DE-KAN: A Kolmogorov Arnold Network with Dual Encoder for accurate 2D Teeth Segmentation
Md Mizanur Rahman Mustakim, Jianwu Li, Sumya Bhuiyan, Mohammad Mehedi Hasan, Bing Han
TL;DR
The paper tackles accurate tooth segmentation in panoramic radiographs by proposing DE-KAN, a Dual Encoder Kolmogorov Arnold Network that fuses global and local features through two encoders (ResNet-18 for augmented inputs and a custom CNN for original inputs) and KAN-based bottleneck blocks. This architecture enhances feature representation and interpretability, addressing challenges like overlapping teeth and sharp edges. Extensive experiments on CDPR and HTL datasets show DE-KAN achieving state-of-the-art metrics (mIoU, Dice, Accuracy, Recall) and outperforming several baselines, with ablation analyses underscoring the value of the dual-encoder and KAN components. While computational cost increases, the method maintains practical latency, supporting potential clinical deployment and paving the way for broader 2D/3D dental image segmentation tasks.
Abstract
Accurate segmentation of individual teeth from panoramic radiographs remains a challenging task due to anatomical variations, irregular tooth shapes, and overlapping structures. These complexities often limit the performance of conventional deep learning models. To address this, we propose DE-KAN, a novel Dual Encoder Kolmogorov Arnold Network, which enhances feature representation and segmentation precision.

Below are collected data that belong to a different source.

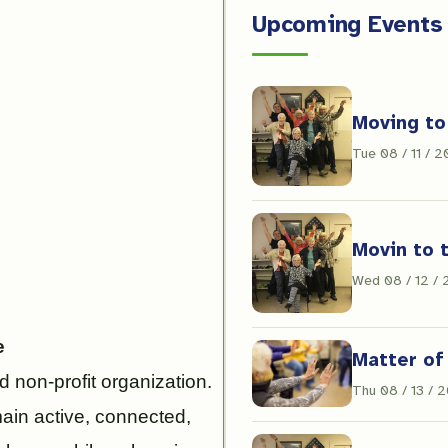
Upcoming Events
Moving to
Tue 08 / 11 / 
Movin to 
Wed 08 / 12 /
e
Matter of
 non-profit organization.
Thu 08 / 13 / 
main active, connected,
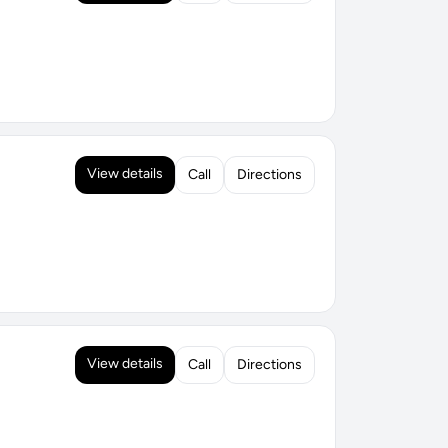
View details
Call
Directions
View details
Call
Directions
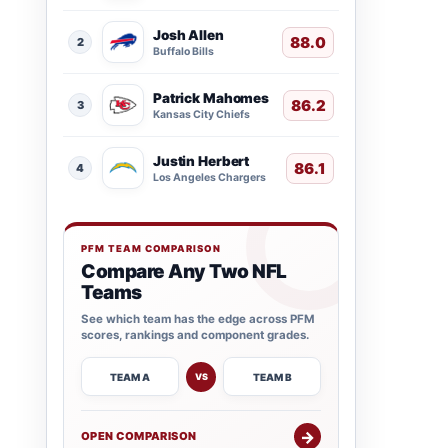
Josh Allen
88.0
2
Buffalo Bills
Patrick Mahomes
86.2
3
Kansas City Chiefs
Justin Herbert
86.1
4
Los Angeles Chargers
PFM TEAM COMPARISON
Compare Any Two NFL
Teams
See which team has the edge across PFM
scores, rankings and component grades.
TEAM A
TEAM B
VS
→
OPEN COMPARISON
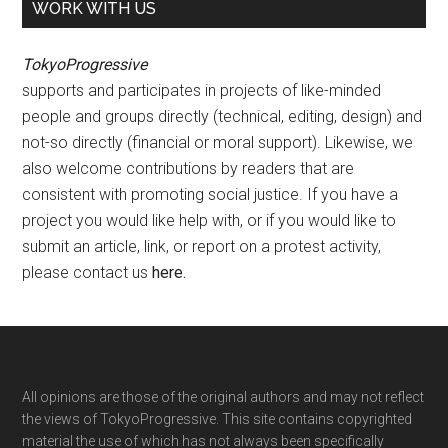
WORK WITH US
TokyoProgressive
supports and participates in projects of like-minded
people and groups directly (technical, editing, design) and
not-so directly (financial or moral support). Likewise, we
also welcome contributions by readers that are
consistent with promoting social justice. If you have a
project you would like help with, or if you would like to
submit an article, link, or report on a protest activity,
please contact us
here
.
Footer
All opinions are those of the original authors and may not reflect
the views of TokyoProgressive. This site contains copyrighted
material the use of which has not always been specifically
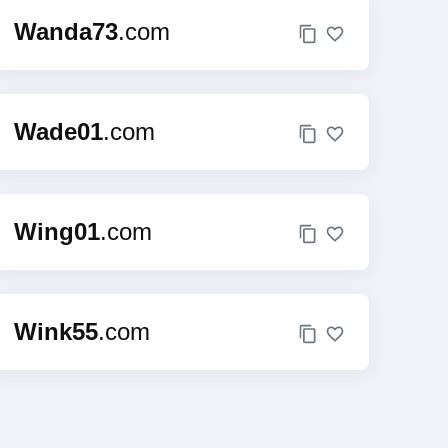
Wanda73
.com
Wade01
.com
Wing01
.com
Wink55
.com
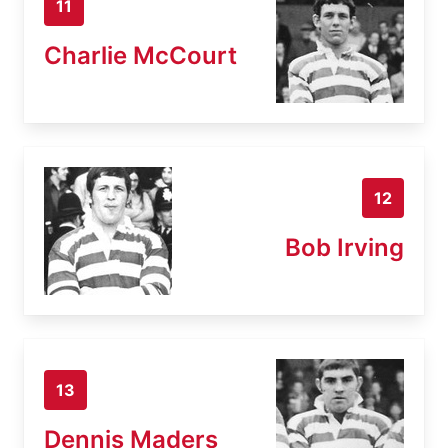
11
Charlie McCourt
12
Bob Irving
13
Dennis Maders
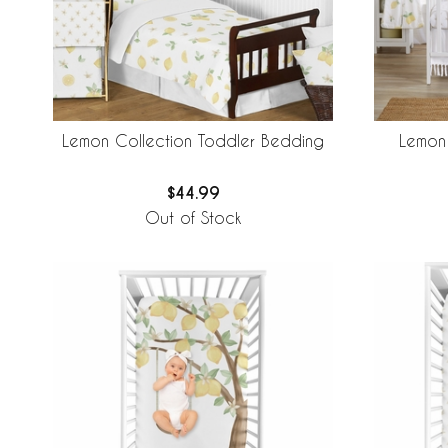
Lemon Collection Toddler Bedding
Lemon 
$44.99
Out of Stock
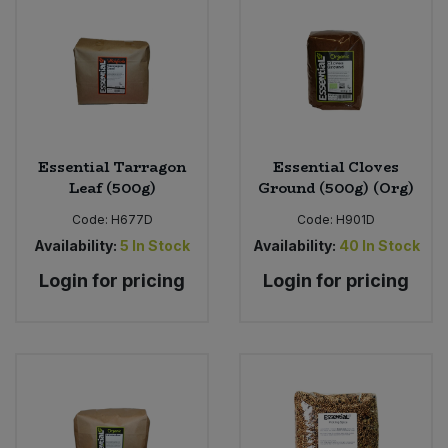
Essential Tarragon
Essential Cloves
Leaf (500g)
Ground (500g) (Org)
Code:
H677D
Code:
H901D
Availability:
5
In Stock
Availability:
40
In Stock
Login for pricing
Login for pricing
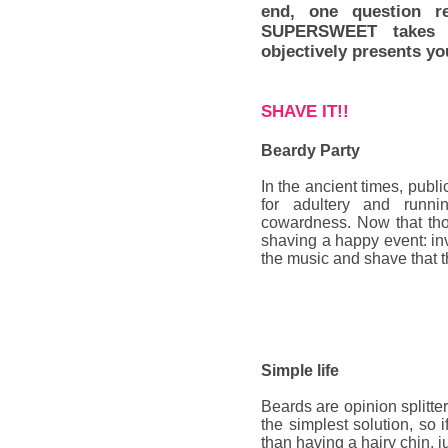
end, one question r
SUPERSWEET takes t
objectively presents yo
SHAVE IT!!
Beardy Party
In the ancient times, publ
for adultery and runn
cowardness. Now that tho
shaving a happy event: inv
the music and shave that t
Simple life
Beards
are opinion splitte
the simplest solution, so i
than having a hairy chin, ju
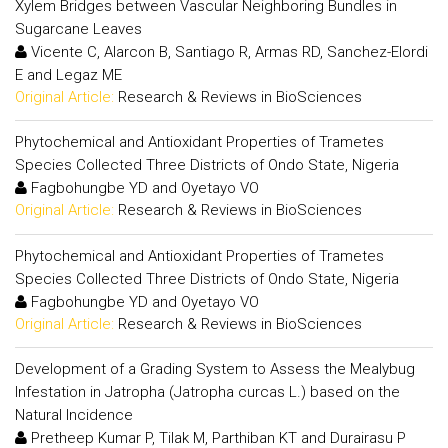
Xylem Bridges between Vascular Neighboring Bundles in
Sugarcane Leaves
Vicente C, Alarcon B, Santiago R, Armas RD, Sanchez-Elordi
E and Legaz ME
Original Article:
Research & Reviews in BioSciences
Phytochemical and Antioxidant Properties of Trametes
Species Collected Three Districts of Ondo State, Nigeria
Fagbohungbe YD and Oyetayo VO
Original Article:
Research & Reviews in BioSciences
Phytochemical and Antioxidant Properties of Trametes
Species Collected Three Districts of Ondo State, Nigeria
Fagbohungbe YD and Oyetayo VO
Original Article:
Research & Reviews in BioSciences
Development of a Grading System to Assess the Mealybug
Infestation in Jatropha (Jatropha curcas L.) based on the
Natural Incidence
Pretheep Kumar P, Tilak M, Parthiban KT and Durairasu P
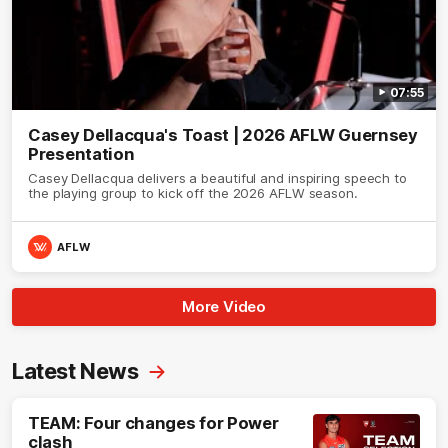
07:55
Casey Dellacqua's Toast | 2026 AFLW Guernsey
Presentation
Casey Dellacqua delivers a beautiful and inspiring speech to
the playing group to kick off the 2026 AFLW season.
AFLW
More Video
Latest News
TEAM: Four changes for Power
clash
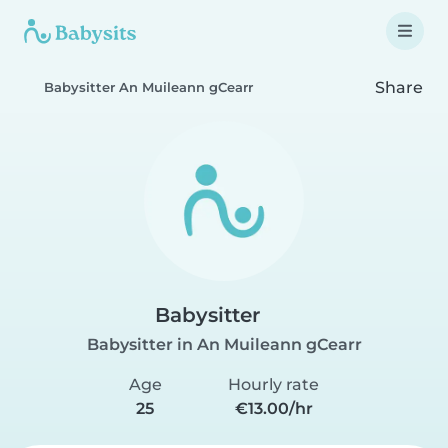
Share
Babysitter An Muileann gCearr
Babysitter
Babysitter in An Muileann gCearr
Age
Hourly rate
25
€13.00/hr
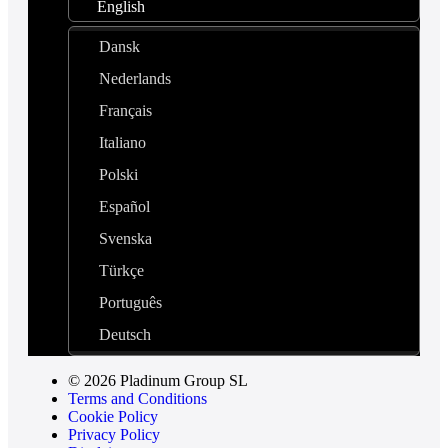
English
Dansk
Nederlands
Français
Italiano
Polski
Español
Svenska
Türkçe
Português
Deutsch
© 2026 Pladinum Group SL
Terms and Conditions
Cookie Policy
Privacy Policy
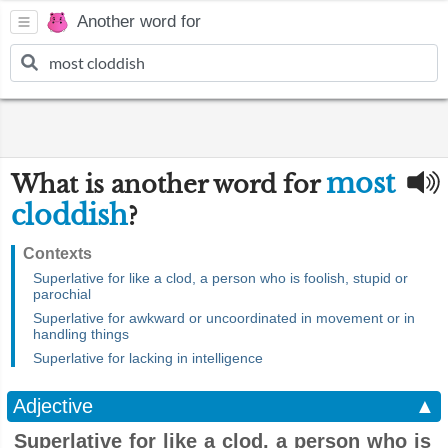
Another word for
most
What is another word for
cloddish
?
Contexts
Superlative for like a clod, a person who is foolish, stupid or
parochial
Superlative for awkward or uncoordinated in movement or in
handling things
Superlative for lacking in intelligence
Adjective
▲
Superlative for like a clod, a person who is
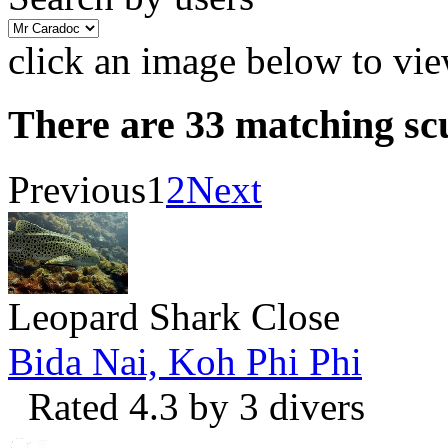
click an image below to vie
There are 33 matching sc
Previous
1
2
Next
Leopard Shark Close
Bida Nai, Koh Phi Phi
Rated 4.3 by 3 divers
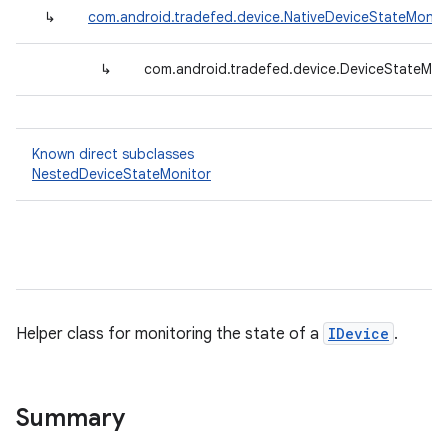
↳
com.android.tradefed.device.NativeDeviceStateMonit
↳
com.android.tradefed.device.DeviceStateMon
Known direct subclasses
NestedDeviceStateMonitor
Helper class for monitoring the state of a
IDevice
.
Summary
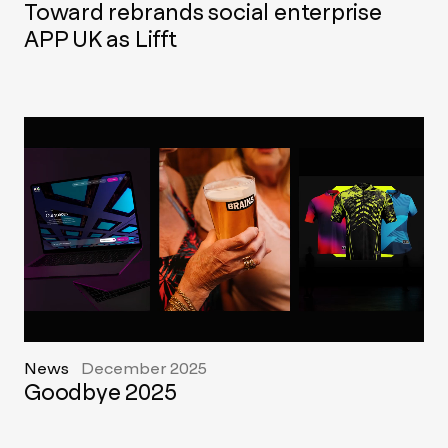
Toward rebrands social enterprise
APP UK as Lifft
News
December 2025
Goodbye 2025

The framework employs a ResNet-18 encoder for augmented inputs and a customized CNN encoder for original inputs, enabling the complementary extraction of global and local spatial features. These features are fused through KAN-based bottleneck layers, incorporating nonlinear learnable activation functions derived from the Kolmogorov Arnold representation theorem to improve learning capacity and interpretability. Extensive experiments on two benchmark dental X-ray datasets demonstrate that DE-KAN outperforms state-of-the-art segmentation models, achieving mIoU of 94.5%, Dice coefficient of 97.1%, accuracy of 98.91%, and recall of 97.36%, representing up to +4.7% improvement in Dice compared to existing methods.